Description of the task: All lines below between the line with "7 288,62 zł" and the line with "Recompense morale tardive", including both, must be copied exactly, and the pictures must be omitted.

[Task material — start]

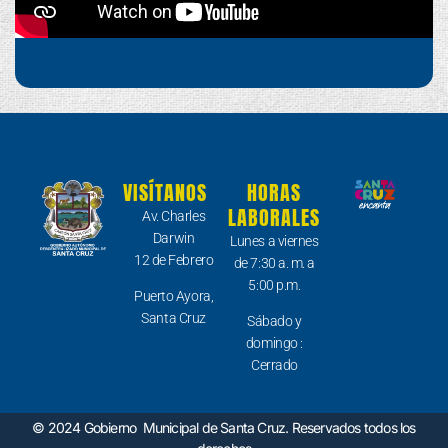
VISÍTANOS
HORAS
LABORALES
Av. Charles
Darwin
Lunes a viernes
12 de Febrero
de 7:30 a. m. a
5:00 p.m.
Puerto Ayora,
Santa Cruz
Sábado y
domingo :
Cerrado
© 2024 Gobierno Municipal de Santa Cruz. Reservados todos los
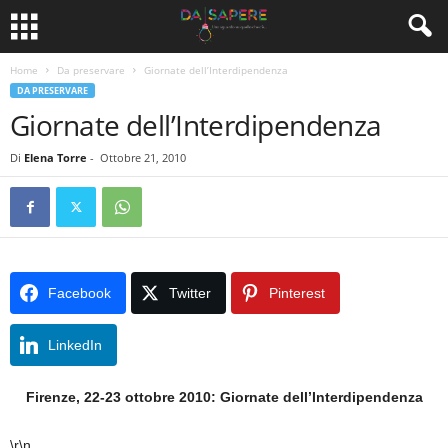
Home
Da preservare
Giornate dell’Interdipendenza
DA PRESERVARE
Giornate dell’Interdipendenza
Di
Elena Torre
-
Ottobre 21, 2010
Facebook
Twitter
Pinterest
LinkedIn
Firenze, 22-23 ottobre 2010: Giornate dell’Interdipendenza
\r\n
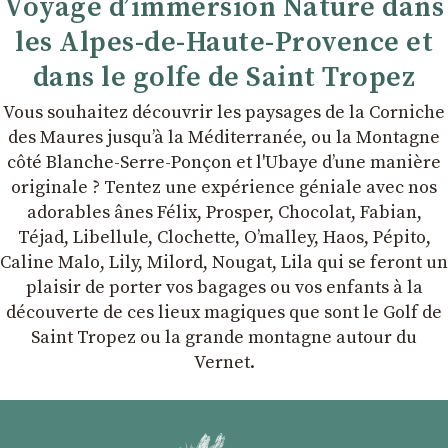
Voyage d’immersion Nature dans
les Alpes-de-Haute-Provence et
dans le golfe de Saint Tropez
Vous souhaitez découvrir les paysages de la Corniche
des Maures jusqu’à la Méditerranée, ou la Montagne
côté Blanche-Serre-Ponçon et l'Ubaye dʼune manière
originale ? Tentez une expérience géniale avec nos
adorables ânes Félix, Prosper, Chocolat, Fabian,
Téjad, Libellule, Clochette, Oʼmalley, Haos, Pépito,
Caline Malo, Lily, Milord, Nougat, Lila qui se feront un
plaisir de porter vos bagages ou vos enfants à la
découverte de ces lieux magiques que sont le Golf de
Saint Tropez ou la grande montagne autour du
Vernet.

[Task material — finish]
[Task material — start]

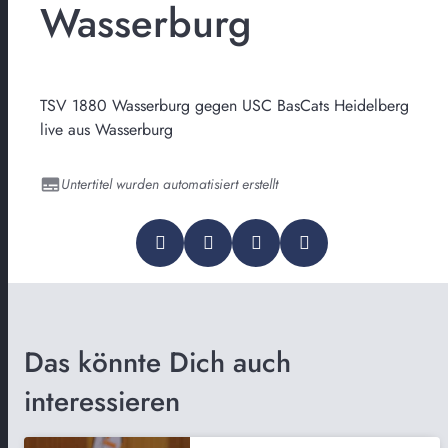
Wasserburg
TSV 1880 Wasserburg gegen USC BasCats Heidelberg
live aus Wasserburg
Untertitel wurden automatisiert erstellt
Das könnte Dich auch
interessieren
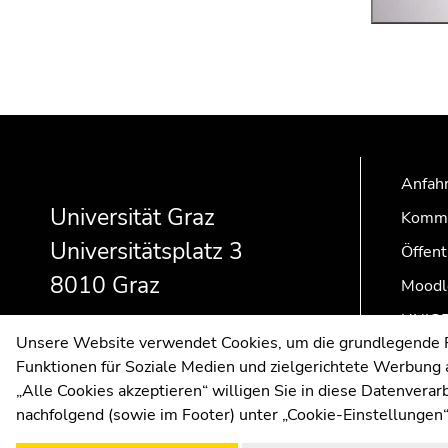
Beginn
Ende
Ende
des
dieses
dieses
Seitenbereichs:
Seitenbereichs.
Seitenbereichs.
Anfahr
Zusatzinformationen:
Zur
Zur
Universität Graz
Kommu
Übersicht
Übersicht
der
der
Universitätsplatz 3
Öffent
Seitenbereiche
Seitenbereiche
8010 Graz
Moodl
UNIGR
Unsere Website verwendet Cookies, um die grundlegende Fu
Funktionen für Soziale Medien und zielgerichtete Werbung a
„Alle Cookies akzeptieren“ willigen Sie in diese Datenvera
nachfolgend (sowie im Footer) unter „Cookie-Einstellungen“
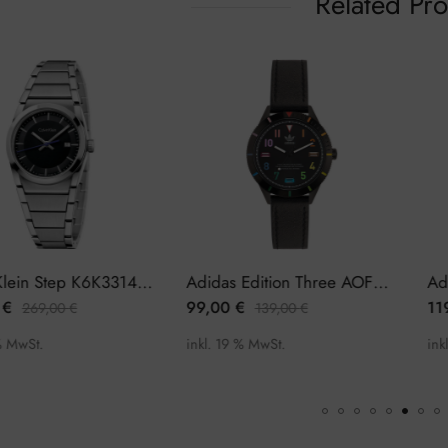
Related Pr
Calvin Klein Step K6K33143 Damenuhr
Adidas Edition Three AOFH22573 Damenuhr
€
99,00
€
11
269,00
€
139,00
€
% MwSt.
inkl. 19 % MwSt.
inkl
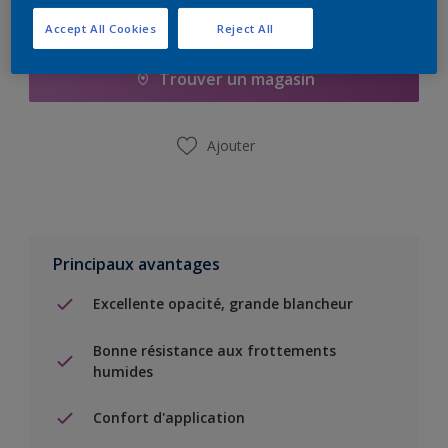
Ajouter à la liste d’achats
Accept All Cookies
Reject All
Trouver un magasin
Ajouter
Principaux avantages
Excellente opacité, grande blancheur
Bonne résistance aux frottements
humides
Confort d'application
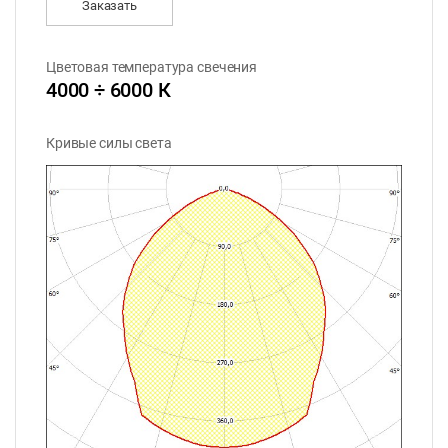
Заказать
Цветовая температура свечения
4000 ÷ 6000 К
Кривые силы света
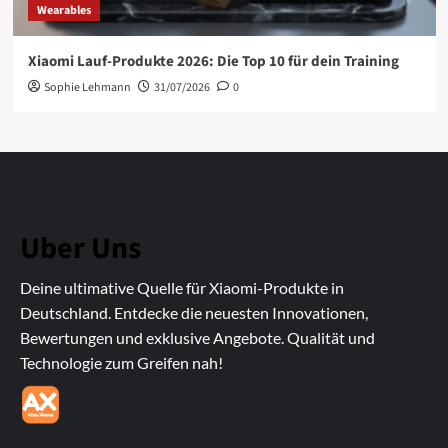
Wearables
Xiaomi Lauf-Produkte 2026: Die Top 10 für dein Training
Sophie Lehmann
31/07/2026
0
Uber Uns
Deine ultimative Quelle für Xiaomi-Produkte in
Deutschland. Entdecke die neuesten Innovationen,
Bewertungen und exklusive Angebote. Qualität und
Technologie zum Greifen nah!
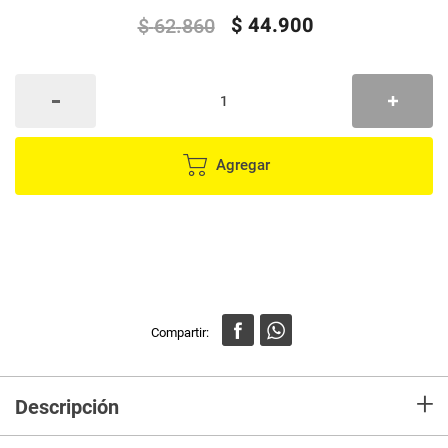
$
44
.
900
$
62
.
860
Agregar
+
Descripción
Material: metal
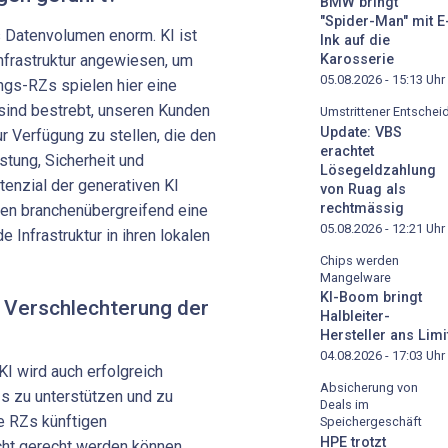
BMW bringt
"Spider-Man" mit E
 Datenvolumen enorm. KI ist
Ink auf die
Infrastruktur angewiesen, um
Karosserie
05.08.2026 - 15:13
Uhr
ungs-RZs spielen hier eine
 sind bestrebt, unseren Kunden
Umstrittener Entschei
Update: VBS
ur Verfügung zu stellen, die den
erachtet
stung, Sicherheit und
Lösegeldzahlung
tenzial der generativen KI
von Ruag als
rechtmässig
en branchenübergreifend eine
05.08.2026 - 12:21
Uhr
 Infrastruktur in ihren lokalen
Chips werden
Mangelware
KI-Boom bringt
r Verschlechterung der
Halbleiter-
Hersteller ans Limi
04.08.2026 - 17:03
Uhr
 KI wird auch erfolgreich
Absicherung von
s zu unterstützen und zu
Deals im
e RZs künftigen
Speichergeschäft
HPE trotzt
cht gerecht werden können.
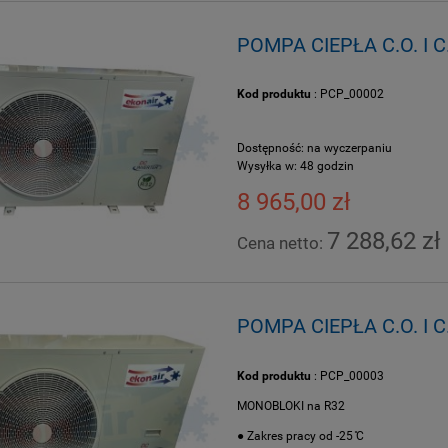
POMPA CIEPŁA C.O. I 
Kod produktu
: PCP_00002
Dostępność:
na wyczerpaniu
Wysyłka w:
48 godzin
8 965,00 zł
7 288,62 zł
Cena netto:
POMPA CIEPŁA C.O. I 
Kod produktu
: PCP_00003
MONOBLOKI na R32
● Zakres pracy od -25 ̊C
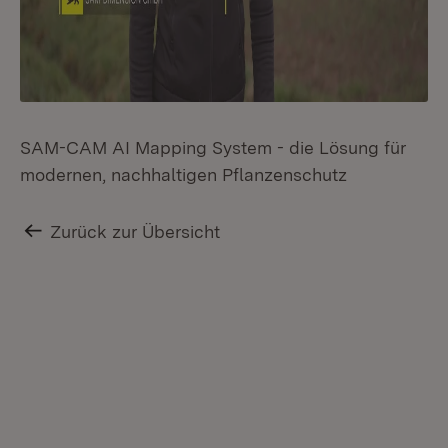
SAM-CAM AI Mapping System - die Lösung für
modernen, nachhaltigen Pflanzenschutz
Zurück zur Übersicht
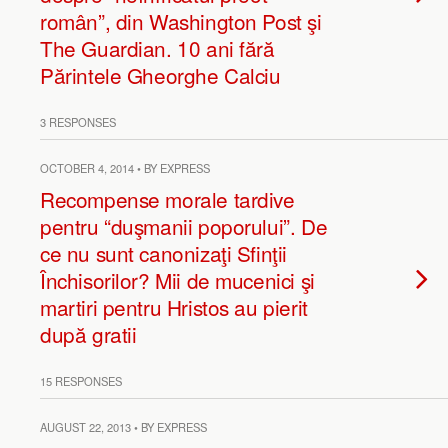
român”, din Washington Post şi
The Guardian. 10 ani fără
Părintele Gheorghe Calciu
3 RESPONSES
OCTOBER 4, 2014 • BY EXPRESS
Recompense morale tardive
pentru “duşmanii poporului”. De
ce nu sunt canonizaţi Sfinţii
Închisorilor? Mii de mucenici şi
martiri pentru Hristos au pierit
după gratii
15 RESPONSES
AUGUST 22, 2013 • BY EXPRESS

[Task material — finish]

Response:
7 288,62 zł
Cena netto:
POMPA CIEPŁA C.O. I 
Kod produktu
: PCP_00003
MONOBLOKI na R32
● Zakres pracy od -25 ̊C
SAM-CAM AI Mapping System - die Lösung für
modernen, nachhaltigen Pflanzenschutz
Zurück zur Übersicht
român”, din Washington Post şi
The Guardian. 10 ani fără
Părintele Gheorghe Calciu
3 RESPONSES
OCTOBER 4, 2014 • BY EXPRESS
Recompense morale tardive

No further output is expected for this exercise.